Good question.  If you look at the FV-1 datasheet, Spin Semiconductor uses B50K pots in their example circuits.  As long as the input current to the control pin (10, 21 & 22) does not generate too much error, the pot value doesn't matter.  The datasheet does not specify input current, but this is a CMOS device, so input current is measured in picoamps. The datasheet says that the input impedance of the control pins is between 10M and 20M, so pretty much any pot value would work.  If you don't have the B100K called out in the Build Docs, feel free to sub any B-taper pot you have.


----------



## Grubb (Oct 11, 2022)

This is great learning material as always, Chuck. In this article, Mr Black says ideal values for pedals are 500kΩ-1MΩ for input impedance, with 1KΩ-10KΩ preferred for output impedance: Buffers, impedance and internet lore

Simulating a circuit I'm working on in LTSpice, I get an input impedance of 520KΩ and an output impedance of 26KΩ. It's 2.6x the ideal mentioned, so is that an issue? If so, what do I do to lower the output impedance?

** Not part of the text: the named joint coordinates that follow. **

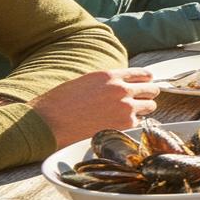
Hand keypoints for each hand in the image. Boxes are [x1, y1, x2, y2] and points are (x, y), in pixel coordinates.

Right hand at [28, 69, 161, 148]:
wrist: (48, 123)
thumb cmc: (61, 102)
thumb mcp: (87, 81)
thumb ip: (109, 81)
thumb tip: (123, 84)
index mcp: (110, 75)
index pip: (142, 73)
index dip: (145, 79)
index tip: (146, 83)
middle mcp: (121, 89)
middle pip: (152, 89)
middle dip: (147, 95)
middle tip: (141, 100)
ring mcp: (124, 108)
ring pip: (150, 106)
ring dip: (142, 110)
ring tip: (128, 114)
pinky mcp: (123, 126)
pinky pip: (138, 123)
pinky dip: (131, 124)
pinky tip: (118, 125)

The output section looks like this:



It's a JFET amplifier stage, similar to the one in at the end of a BSIAB2 or the Wampler Pinnacle. In the circuit (a boost/drive I'm fiddling with), it's following a pair of mu-amps and a James tonestack, to recover insertion loss from the James. The values here are from one of the circuits I was using as a template. Is there something that could/should be changed to improve output impedance?

I appreciate the things I am learning on this forum so much 🙏

Edit: R19 is actually a 50K trimpot for biasing the JFET, I set it at an average value as I'm not sure how to calculate and set it properly in LTSpice yet.


----------



## Chuck D. Bones (Oct 11, 2022)

If you want a lower output impedance, you can add on a unity gain buffer.  An emitter follower after the VOL control will do the job nicely.  Or you could use another JFET and build a source follower.  Look at any of the Boss pedals for examples of input and output buffers.

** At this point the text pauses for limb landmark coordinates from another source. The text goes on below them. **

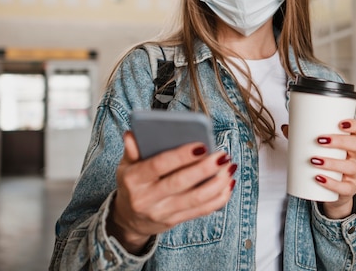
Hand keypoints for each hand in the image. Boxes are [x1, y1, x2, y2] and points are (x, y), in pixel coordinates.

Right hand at [107, 131, 236, 253]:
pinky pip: (201, 211)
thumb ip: (132, 150)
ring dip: (216, 184)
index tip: (202, 145)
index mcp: (134, 179)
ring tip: (229, 167)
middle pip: (180, 183)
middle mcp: (146, 198)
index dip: (181, 156)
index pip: (158, 165)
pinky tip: (228, 184)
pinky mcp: (175, 221)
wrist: (129, 219)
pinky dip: (218, 198)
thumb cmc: (132, 184)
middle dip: (204, 169)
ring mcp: (161, 212)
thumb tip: (132, 134)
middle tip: (222, 156)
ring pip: (194, 199)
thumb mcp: (126, 166)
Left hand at [282, 119, 355, 218]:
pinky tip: (320, 178)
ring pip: (351, 167)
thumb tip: (286, 127)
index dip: (355, 125)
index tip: (340, 123)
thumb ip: (303, 137)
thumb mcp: (319, 148)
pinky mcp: (349, 189)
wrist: (334, 190)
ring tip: (315, 160)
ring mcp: (355, 174)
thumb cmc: (327, 162)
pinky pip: (346, 187)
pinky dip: (332, 183)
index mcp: (352, 142)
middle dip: (339, 141)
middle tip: (320, 140)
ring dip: (332, 162)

The ideal values cited in the article above can be used as a guideline, but there are exceptions.
There are plenty of good sounding pedals have a low input impedance; FuzzFace being a prime example.  Personally, I prefer high input impedance pedals, but it is a preference, not a rule.  Guitar pedals and amplifiers are supposed to alter the signal one way or another, so some of the rules we would normally follow in electrical engineering do not always apply.  Same goes for output impedance.  A majority of the pedal circuits I've seen have output impedances that are higher than 10K.  The Boss & Ibanez pedals use soft switching and buffered bypass.  Their input impedance is high (<100K) and their output impedance is low (~1K).  They do this to accommodate the FET switching.


----------